What Investment Advisers Are Saying On the Dow's 871-Point Bounce

Here’s what investment advisers say they saw.

  • Nancy Tengler, chief investment strategist at Tengler Wealth Management, which has around $450 million under management:

“There’s a couple of things going on: one is that the tax-loss selling is most likely done. People, like me, who try to do it for clients, tried to do it last week. That improves liquidity in markets. There’s buyers and typically what we see in a normal market if people believe the economy is sound and that earnings will be decent, is they’ll tend to buy the dip. We saw some of that today. There was no major news that prompted the reversal. And buyers tend to come in at the end of the day, especially with program buyers. That’s a lot of what we’re still seeing,” she said. “Some people said this is what bottoms look like. I don’t know if we are at the bottom yet. I’m not saying we’re not, but sellers are drying up because of tax loss harvesting and you have end-of-the-day buyers coming in. I had a sense we’d end up today, but you certainly never know.”

  • Chris Zaccarelli, chief investment officer at the Independent Advisor Alliance:

“Typically you look at the last hour of trading and see where professional money is.

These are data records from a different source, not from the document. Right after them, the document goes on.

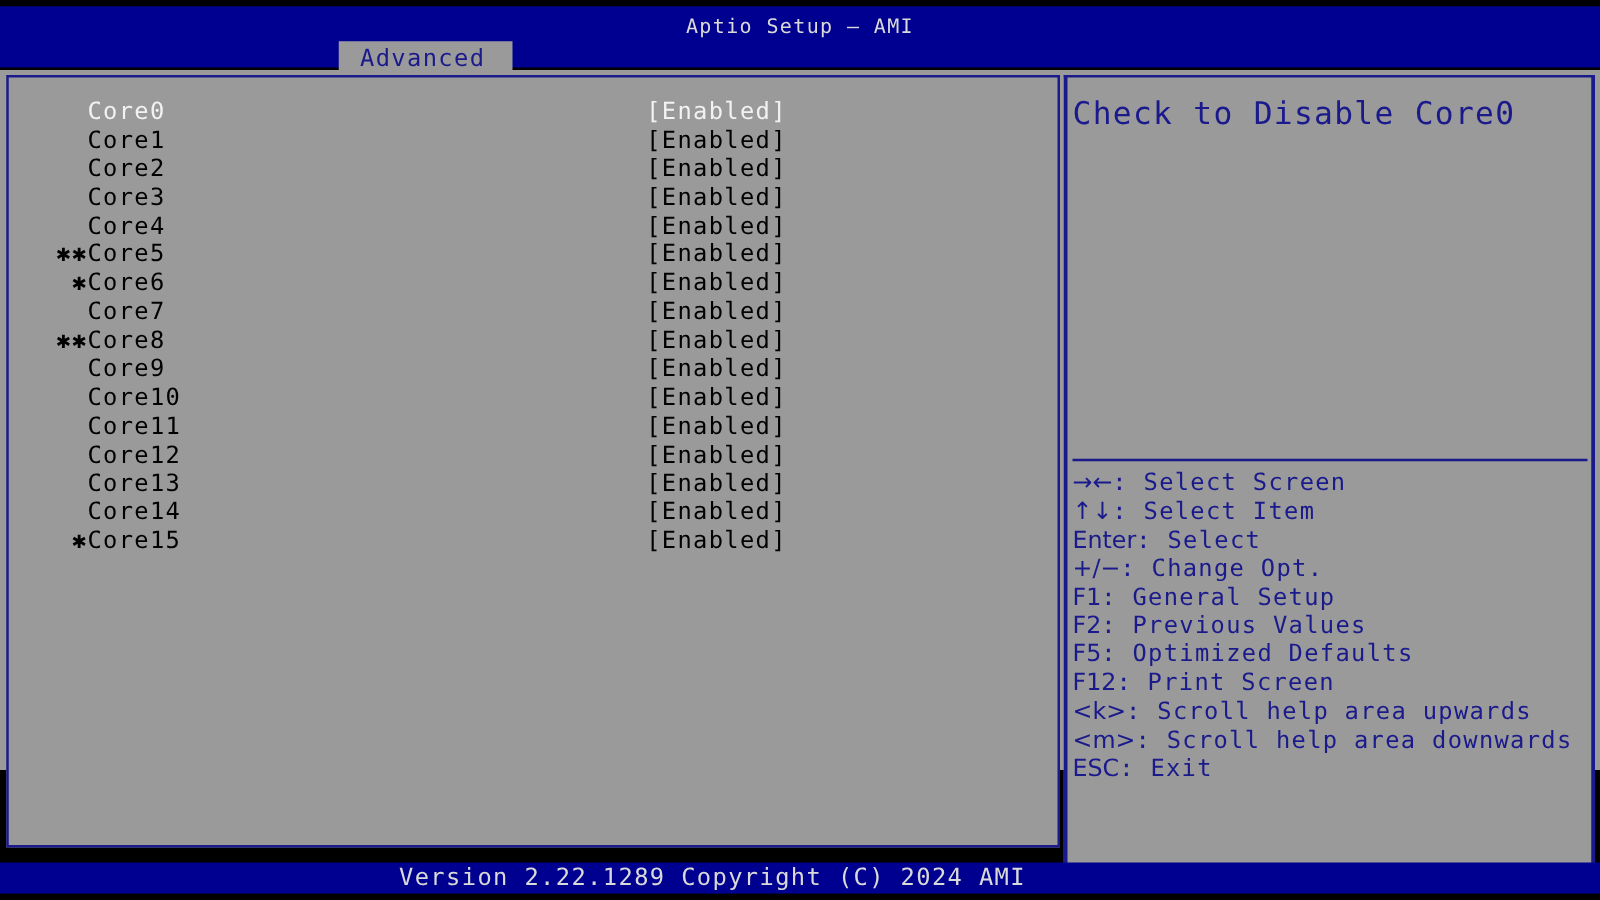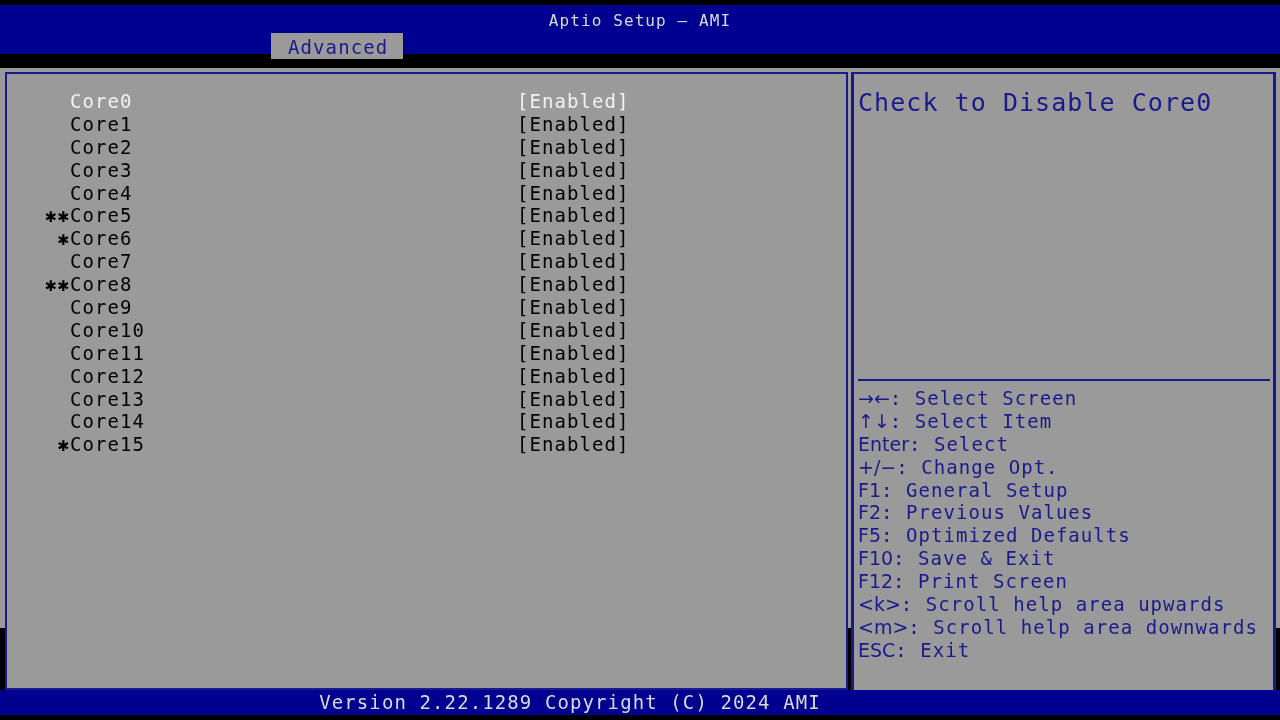--- a/index.html
+++ b/index.html
@@ -47,33 +47,33 @@
   .tab-strip {
     position: absolute;
     left: 0; top: 28px;
     width: 1280px; height: 26px;
   }
 
   .tab {
     position: absolute;
     left: 271px; top: 0px;
     height: 26px;
-    padding: 2px 15px 0 17px;
+    padding: 2px 22px 0 17px;
     background: #9a9a9a;
     color: #1a1a8c;
     font-size: 19px;
     letter-spacing: 1.1px;
     line-height: 24px;
     white-space: pre;
   }
 
   
   .body-area {
     position: absolute;
-    left: 0; top: 68px;
+    left: 0; top: 56px;
     width: 1280px; height: 560px;
     background: #9a9a9a;
   }
 
   
   .left-panel {
     position: absolute;
     left: 5px; top: 4px;
     width: 843px; height: 618px;
     border: 2px solid #1a1a8c;
@@ -237,21 +237,20 @@
     <div class="help-text">Check to Disable Core0</div>
     <div class="help-divider"></div>
     <div class="legend" id="legend-host">
         <div class="legend-line"><span class="legend-key">→←</span><span>: Select Screen</span></div>
         <div class="legend-line"><span class="legend-key">↑↓</span><span>: Select Item</span></div>
         <div class="legend-line"><span class="legend-key">Enter</span><span>: Select</span></div>
         <div class="legend-line"><span class="legend-key">+/−</span><span>: Change Opt.</span></div>
         <div class="legend-line"><span class="legend-key">F1</span><span>: General Setup</span></div>
         <div class="legend-line"><span class="legend-key">F2</span><span>: Previous Values</span></div>
         <div class="legend-line"><span class="legend-key">F5</span><span>: Optimized Defaults</span></div>
-        <div class="legend-line"><span class="legend-key">F10</span><span>: Save &amp; Exit</span></div>
         <div class="legend-line"><span class="legend-key">F12</span><span>: Print Screen</span></div>
         <div class="legend-line"><span class="legend-key">&lt;k&gt;</span><span>: Scroll help area upwards</span></div>
         <div class="legend-line"><span class="legend-key">&lt;m&gt;</span><span>: Scroll help area downwards</span></div>
         <div class="legend-line"><span class="legend-key">ESC</span><span>: Exit</span></div>
       </div>
   </div>
 
 </div>
 
 <div class="footer">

Yesterday the markets was up for most of the day, but we had a dramatic rally in the last hour of trading, and the same thing today -- it was flat for most of the day and then rallied in the last hour. It could be a lot of mutual funds and institutions buying. It does seem like a switch in sentiment -- from being a seller in every rally to buying the dips now.”

“We are seeing investors bringing the market pricing back in line with fundamentals. Over 90 percent of stocks in New York Stock Exchange traded higher on Wednesday - that was crazy, it made me think - maybe the bottom is in. Maybe it’s a very late Santa Claus rally. Being down 20 percent without a recession doesn’t make too much sense. Maybe people were waiting for the last minute and once we got really close to 20 percent they decided to buy. I wasn’t one of them, but after what happened yesterday I was. It looks like the bottom is in.”

  • Gary Bradshaw, a portfolio manager at Hodges Capital Management.

I compiled a ‘To Buy in 2019’ list on December 7 and I just looked at it again - I couldn’t believe how much they’ve plunged since then. I said ‘That’s it, I need to buy,’ and so has everyone else. The market has turned the corner - fundamental are strong, the economy is doing well, the consumer is strong, the bull markets is still intact. It’s a screaming buy. Everything that could go wrong has gone wrong. The negative news is out there - and investors said, give me some positive news - a good holiday season for retailers, the absence of negative headlines on trade, and we’ll buy.

  • John Carey, managing director and portfolio manager at Amundi Pioneer Asset Management

The market just got a second wind and decided to go up a bit in the end after having been driven down so much in the past few weeks. It was because bargain hunters are still looking for stocks that could do well next year if earnings do hold up and the economy stays reasonably strong. It’s been a real roller coaster ride. I normally expect calm markets and low volume during the last week of the year. You can have some more trading activity on New Year’s Eve because people are tidying up their portfolios and getting ready for the new year.